True, Mitsubishi has survived numerous crises ever since its 1870 founding
as a shipping company by Yataro Iwasaki. U.S. Occupation forces even
disbanded the old Mitsubishi holding company, as a payback for turning out
the infamous Zero fighters during the Pacific War. Yet strong leaders
pretty much rebuilt the empire during the 1950s and 1960s. Since a keiretsu
wasn't really a monolithic holding company, Japanese trustbusters looked
the other way. 

LEFT BEHIND.  But somewhere along the way, the merits of the keiretsu
system turned into huge liabilities. The corporate preference for keeping
things in-house proved to be inefficient. Mitsubishi Electric, for
instance, missed a huge opportunity last decade by sticking to a
proprietary computer system when the whole world moved to Microsoft
software and Intel chips. Mitsubishi Motors auto sales were grossly
inflated by fleet sales to other group companies. Locking up capital in
keiretsu cross-share tie-ups turned into a waste of valuable capital.

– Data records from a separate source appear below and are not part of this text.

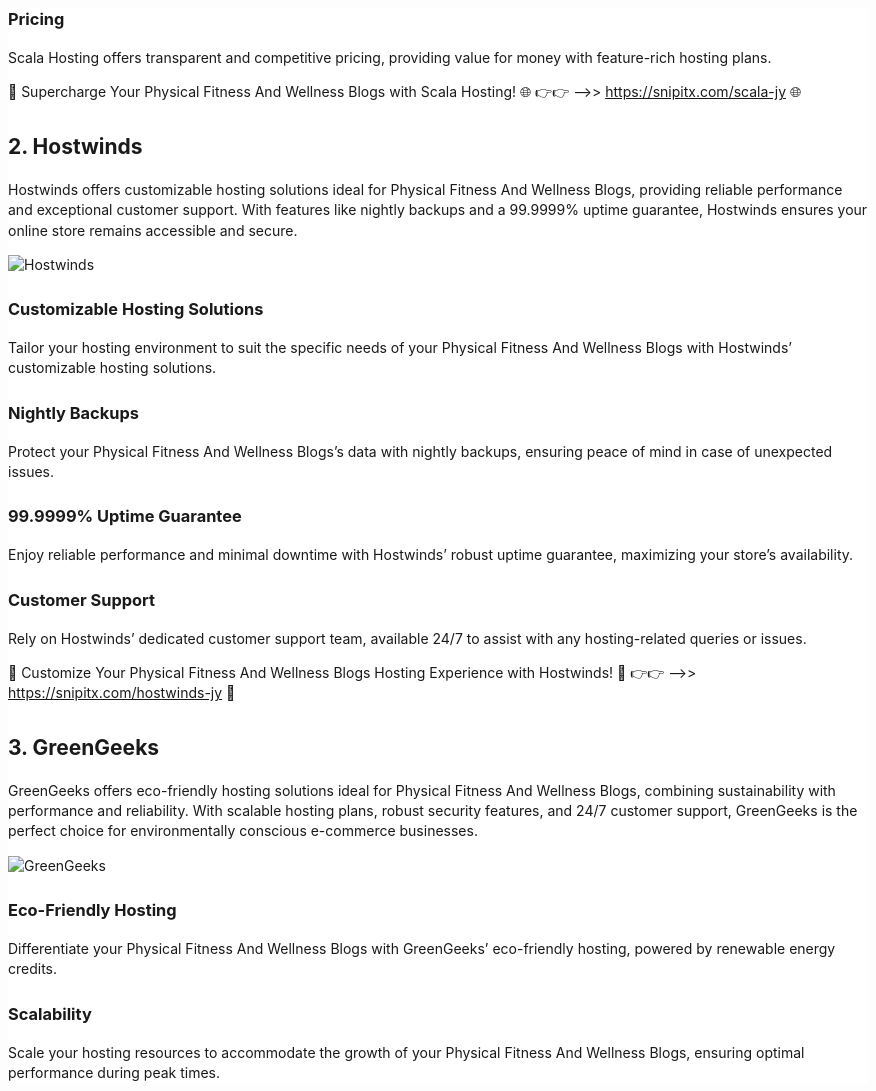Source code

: ### Pricing
Scala Hosting offers transparent and competitive pricing, providing value for money with feature-rich hosting plans.

🚀 Supercharge Your Physical Fitness And Wellness Blogs with Scala Hosting! 🌐
👉👉 -->> https://snipitx.com/scala-jy 🌐

## 2. Hostwinds

Hostwinds offers customizable hosting solutions ideal for Physical Fitness And Wellness Blogs, providing reliable performance and exceptional customer support. With features like nightly backups and a 99.9999% uptime guarantee, Hostwinds ensures your online store remains accessible and secure.

![Hostwinds](https://i.imgur.com/53aSNXx.jpeg "Hostwinds Hosting")

### Customizable Hosting Solutions
Tailor your hosting environment to suit the specific needs of your Physical Fitness And Wellness Blogs with Hostwinds’ customizable hosting solutions.

### Nightly Backups
Protect your Physical Fitness And Wellness Blogs’s data with nightly backups, ensuring peace of mind in case of unexpected issues.

### 99.9999% Uptime Guarantee
Enjoy reliable performance and minimal downtime with Hostwinds’ robust uptime guarantee, maximizing your store’s availability.

### Customer Support
Rely on Hostwinds’ dedicated customer support team, available 24/7 to assist with any hosting-related queries or issues.

🌟 Customize Your Physical Fitness And Wellness Blogs Hosting Experience with Hostwinds! 🚀
👉👉 -->> https://snipitx.com/hostwinds-jy 🚀


## 3. GreenGeeks

GreenGeeks offers eco-friendly hosting solutions ideal for Physical Fitness And Wellness Blogs, combining sustainability with performance and reliability. With scalable hosting plans, robust security features, and 24/7 customer support, GreenGeeks is the perfect choice for environmentally conscious e-commerce businesses.

![GreenGeeks](https://i.imgur.com/eEwuntu.jpg "GreenGeeks Hosting")

### Eco-Friendly Hosting
Differentiate your Physical Fitness And Wellness Blogs with GreenGeeks’ eco-friendly hosting, powered by renewable energy credits.

### Scalability
Scale your hosting resources to accommodate the growth of your Physical Fitness And Wellness Blogs, ensuring optimal performance during peak times.
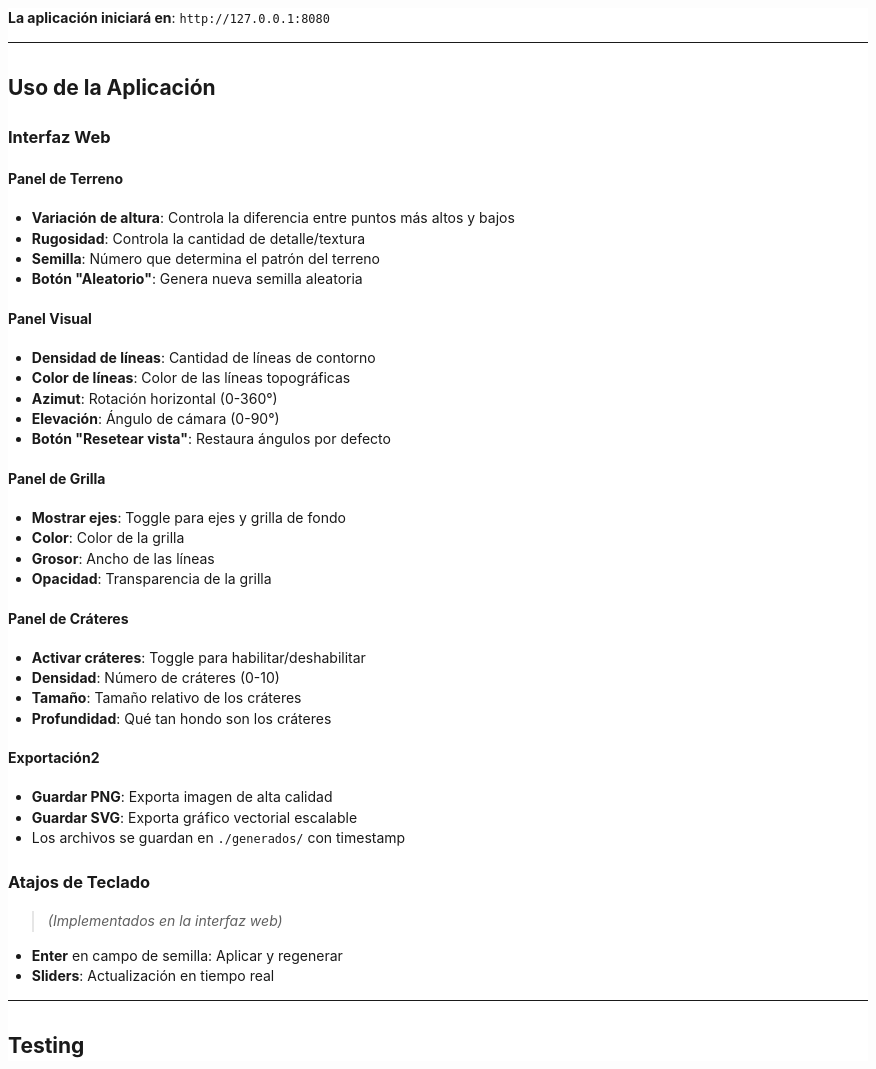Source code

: **La aplicación iniciará en**: `http://127.0.0.1:8080`

---

## Uso de la Aplicación

### Interfaz Web

#### Panel de Terreno

- **Variación de altura**: Controla la diferencia entre puntos más altos y bajos
- **Rugosidad**: Controla la cantidad de detalle/textura
- **Semilla**: Número que determina el patrón del terreno
- **Botón "Aleatorio"**: Genera nueva semilla aleatoria

#### Panel Visual

- **Densidad de líneas**: Cantidad de líneas de contorno
- **Color de líneas**: Color de las líneas topográficas
- **Azimut**: Rotación horizontal (0-360°)
- **Elevación**: Ángulo de cámara (0-90°)
- **Botón "Resetear vista"**: Restaura ángulos por defecto

#### Panel de Grilla

- **Mostrar ejes**: Toggle para ejes y grilla de fondo
- **Color**: Color de la grilla
- **Grosor**: Ancho de las líneas
- **Opacidad**: Transparencia de la grilla

#### Panel de Cráteres

- **Activar cráteres**: Toggle para habilitar/deshabilitar
- **Densidad**: Número de cráteres (0-10)
- **Tamaño**: Tamaño relativo de los cráteres
- **Profundidad**: Qué tan hondo son los cráteres

#### Exportación2

- **Guardar PNG**: Exporta imagen de alta calidad
- **Guardar SVG**: Exporta gráfico vectorial escalable
- Los archivos se guardan en `./generados/` con timestamp

### Atajos de Teclado

>*(Implementados en la interfaz web)*

- **Enter** en campo de semilla: Aplicar y regenerar
- **Sliders**: Actualización en tiempo real

---

## Testing

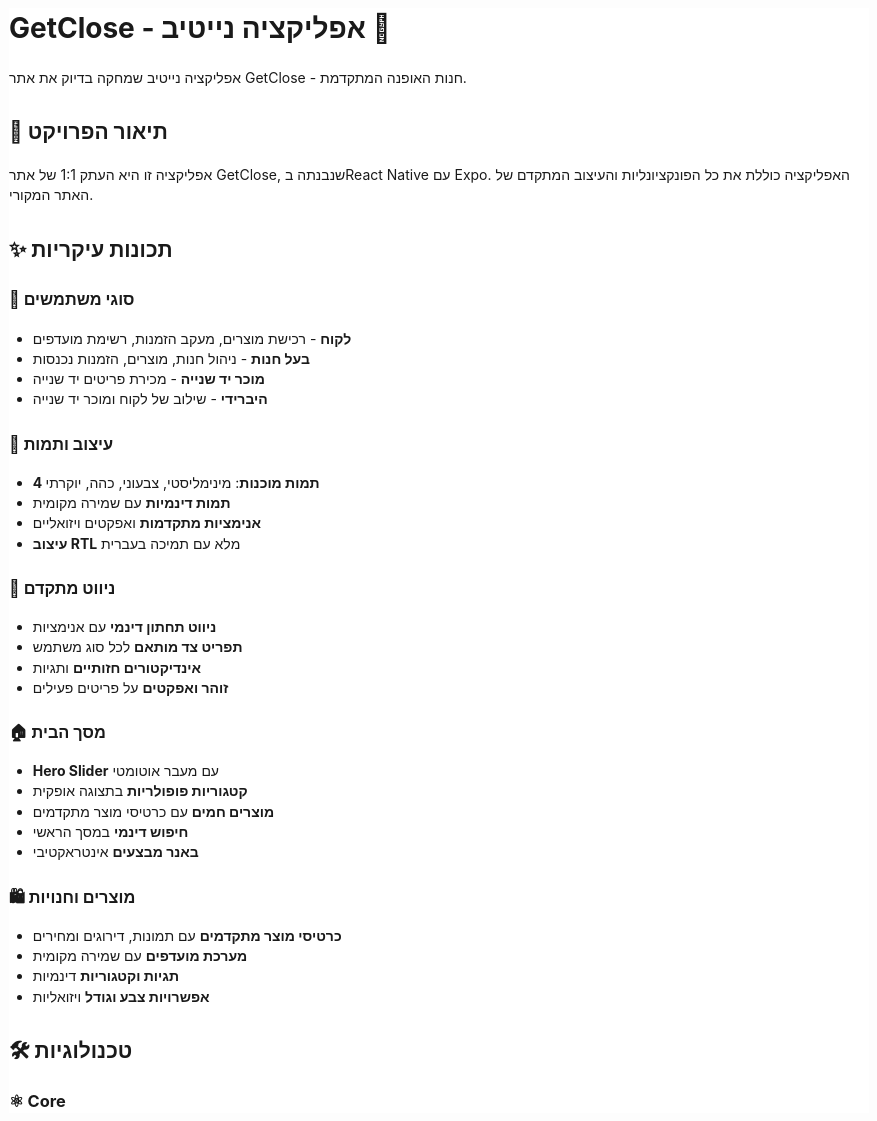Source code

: # GetClose - אפליקציה נייטיב 📱

אפליקציה נייטיב שמחקה בדיוק את אתר GetClose - חנות האופנה המתקדמת.

## 🎯 תיאור הפרויקט

אפליקציה זו היא העתק 1:1 של אתר GetClose, שנבנתה בReact Native עם Expo. האפליקציה כוללת את כל הפונקציונליות והעיצוב המתקדם של האתר המקורי.

## ✨ תכונות עיקריות

### 🏪 סוגי משתמשים

- **לקוח** - רכישת מוצרים, מעקב הזמנות, רשימת מועדפים
- **בעל חנות** - ניהול חנות, מוצרים, הזמנות נכנסות
- **מוכר יד שנייה** - מכירת פריטים יד שנייה
- **היברידי** - שילוב של לקוח ומוכר יד שנייה

### 🎨 עיצוב ותמות

- **4 תמות מוכנות**: מינימליסטי, צבעוני, כהה, יוקרתי
- **תמות דינמיות** עם שמירה מקומית
- **אנימציות מתקדמות** ואפקטים ויזואליים
- **עיצוב RTL** מלא עם תמיכה בעברית

### 🧭 ניווט מתקדם

- **ניווט תחתון דינמי** עם אנימציות
- **תפריט צד מותאם** לכל סוג משתמש
- **אינדיקטורים חזותיים** ותגיות
- **זוהר ואפקטים** על פריטים פעילים

### 🏠 מסך הבית

- **Hero Slider** עם מעבר אוטומטי
- **קטגוריות פופולריות** בתצוגה אופקית
- **מוצרים חמים** עם כרטיסי מוצר מתקדמים
- **חיפוש דינמי** במסך הראשי
- **באנר מבצעים** אינטראקטיבי

### 🛍️ מוצרים וחנויות

- **כרטיסי מוצר מתקדמים** עם תמונות, דירוגים ומחירים
- **מערכת מועדפים** עם שמירה מקומית
- **תגיות וקטגוריות** דינמיות
- **אפשרויות צבע וגודל** ויזואליות

## 🛠️ טכנולוגיות

### ⚛️ Core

Makihara has always argued for a more flexible strategy toward outside
alliances as long as the Mitsubishi brand name was nurtured in some way. He
saw value in a keiretsu that could draw on the collective talents of the
group, when a member company ran into harm's way. But, as he told me last
year, "Twenty years ago, there were powerful leaders in the group," adding,
"People are now more concerned about their own problems."

So why couldn't a smart guy like Makihara and others in the group work
through such problems? Sadly, such talent isn't worth much in Japan. The
country just can't seem to tolerate radical change. The premium is on
consensus, baby steps, and saving face.

DRIP BY DRIP.  The Mitsubishi companies have all lost out because of such
gradualism. They trim a few thousand jobs through attrition here and
slightly pull back on production there, even though the situation cries out
for much more. It's the sort of drip-by-drip restructuring that
accomplishes little in the end. So managerial shortcomings -- or consumer
safety complaints -- never get addressed head-on.

And that's pretty much the story at Mitsubishi, which is slipping into
irrelevance. It's the tragedy of Makihara, who though groomed to be a
world-class chieftain, never had a chance to impose his vision on this
fabled organization.        

Bremner is Tokyo bureau chief for Business Week.